Conférence budgétaire – Les gouverneurs vont mettre en avant leur contrat-programme


Une conférence budgétaire des régions se tiendra, ce jour, à Mantasoa. Le financement du contrat-programme des gouverneurs sera, notamment, au menu.

Conféren­ces budgétaires régionales: Processus inclusif pour le développement. Tel est le thème de la réunion qui se tiendra, ce jour, à Mantasoa. Un rendez-vous qui verra un échange entre les gouverneurs et les cadres du ministère de l’Économie et des Finances.

Ce sera la première fois que le gouverneurs et le ministère des Finances et du budget se feront face, dans le cadre de la confection du projet de loi de finances 2022. « Ce sera l’occasion de mettre en avant notre contrat-programme et de discuter comment, ou sur quel point l’État pourra nous appuyer encore plus », déclare Hery Rasoa­maromaka, gouverneur de la région Anala­manga, joint au téléphone, hier.

Un conseil des gouverneurs s’est tenu à Antsohihy, en octobre 2020, et un autre au palais d’État d’Iavoloha, en juillet dernier. À chaque fois, Andry Rajoelina, président de la République, a mis l’accent sur l’obligation de résultat des gouverneurs et sur la vitesse de concrétisation de leur contrat-programme. En réponse, les boss des différentes régions du pays ont soulevé des soucis structurels, administratifs et financiers, pour certains.

En adoptant un texte modifiant des termes du décret relatif aux gouverneurs, récemment, l’Exécutif a, visiblement, levé les blocages structurels et administratifs. Les boss des régions supplantent même les représentants de l’État sur le volet économique et social de l’exécution de la politique générale de l’État (PGE).

La conférence budgétaire de ce jour pourrait donc être une occasion de trouver des clefs aux soucis financiers.

« Nous allons présenter nos contrat-programmes et allons demander ce que l’État central peut faire pour nous soutenir un peu plus dans leur exécution », a ajouté le gouverneur d’Analamanga.
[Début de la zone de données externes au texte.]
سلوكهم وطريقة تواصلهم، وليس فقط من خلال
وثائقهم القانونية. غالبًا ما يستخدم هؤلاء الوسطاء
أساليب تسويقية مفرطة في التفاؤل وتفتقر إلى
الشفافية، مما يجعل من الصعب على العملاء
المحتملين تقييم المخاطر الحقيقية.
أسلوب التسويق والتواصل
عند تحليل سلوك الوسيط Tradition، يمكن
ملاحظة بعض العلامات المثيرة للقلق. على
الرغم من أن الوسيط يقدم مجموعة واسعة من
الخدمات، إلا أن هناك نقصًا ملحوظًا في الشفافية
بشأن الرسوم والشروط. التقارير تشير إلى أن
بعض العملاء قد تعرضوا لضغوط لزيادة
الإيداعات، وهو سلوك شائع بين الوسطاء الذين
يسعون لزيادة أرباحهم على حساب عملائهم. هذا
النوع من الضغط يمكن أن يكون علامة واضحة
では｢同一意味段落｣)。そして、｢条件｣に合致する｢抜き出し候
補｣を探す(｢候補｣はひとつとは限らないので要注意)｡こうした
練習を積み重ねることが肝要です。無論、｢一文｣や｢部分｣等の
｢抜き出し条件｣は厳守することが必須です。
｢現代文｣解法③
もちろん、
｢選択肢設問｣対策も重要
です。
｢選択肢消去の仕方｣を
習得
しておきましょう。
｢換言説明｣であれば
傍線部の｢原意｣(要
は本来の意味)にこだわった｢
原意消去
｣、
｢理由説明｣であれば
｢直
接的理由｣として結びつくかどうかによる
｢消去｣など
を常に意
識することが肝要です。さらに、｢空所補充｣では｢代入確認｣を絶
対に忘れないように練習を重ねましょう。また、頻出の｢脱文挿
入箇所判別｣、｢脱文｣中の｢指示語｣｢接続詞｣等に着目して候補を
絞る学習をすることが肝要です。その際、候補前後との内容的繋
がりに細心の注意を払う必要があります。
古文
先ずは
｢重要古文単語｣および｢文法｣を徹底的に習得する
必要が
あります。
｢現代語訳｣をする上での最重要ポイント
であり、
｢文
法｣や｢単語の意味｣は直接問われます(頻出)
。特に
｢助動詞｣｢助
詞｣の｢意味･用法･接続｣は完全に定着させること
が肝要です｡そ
Pour cause de réunion, Rindra Hasimbelo Rabarinirinarison, ministre de l’Économie et des Finances n’a pas pu répondre aux sollicitations par téléphone.

Ressources

Il faudra attendre la réunion de ce jour pour connaître les intentions et les objectifs du ministère de l’Économie et des Finances, en organisant cette conférence budgétaire avec les gouverneurs. La lettre de politique de décentralisation émergente, avance que l’émergence de Madagascar passe par l’émergence de ses territoires, Un État fort, stratège et efficace, est un Etat décentralisé afin de mobiliser les ressources et libérer les potentialités de ses territoires pour l’effectivité, l’efficacité et l’efficience de l’action publique.

Adoptée par le Parlement durant la dernière session ordinaire avancée, la lettre de politique de décentralisation urgente veut, notamment, que l’autonomie financière des Collectivités terri­toriales décentralisées (CTD), soit renforcée. Le texte veut que cela se fasse, surtout, par la mobilisation de leurs ressources propres et la simplification des recouvrements fiscaux pour les CTD.

Des régions, comme Analamanga, peuvent largement s’appuyer sur leurs ressources propres pour mener des projets de développement ambitieux. Durant les conseils des gouverneurs, des responsables régionaux ont, cependant, mis en exergue la lenteur et la lourdeur des procédures administratives pour le décaissement de leur trésorerie. Ce sujet devrait être mis sur la table, aujourd’hui, à Mantasoa.

Durant les conseils des gouverneurs toujours, la grande différence entre les ressources propres de chaque région a été soulevée. Pour Anala­manga, par exemple, les impôts synthétiques peuvent atteindre 9 milliards d’ariary, tandis que la région Androy peine à collecter 102 mil­lions d’ariary.

Les attentes de l’État vis-à-vis de tous les gouvernorats sont, pourtant, les mêmes. Depuis la loi de finances initiale 2020, une subvention est allouée à chaque région.

Le texte budget en vigueur prévoit 2 milliards d’ariary de subvention pour chaque région. Seulement, cette somme est insuffisante pour ceux qui ont peu de ressources propres. L’idée d’une évaluation au cas par cas du montant des subventions accordées aux gouvernorats se fait entendre.

Quoi qu’il en soit, les gouverneurs devront profiter de cette conférence budgétaire pour interroger la ministre Rabarinirinarison sur la possibilité d’une révision à la hausse des subventions allouées aux régions.

Concernant le financement de la décentralisation, la lettre de politique de décentralisation émergente prévoit de procéder à une révision ambitieuse de la part du budget de l’État affectée aux CTD et assurer ainsi un transfert progressif des ressources au niveau local. Des mots dont certains responsables régionaux attendent une traduction en acte dès la loi de finances 2022.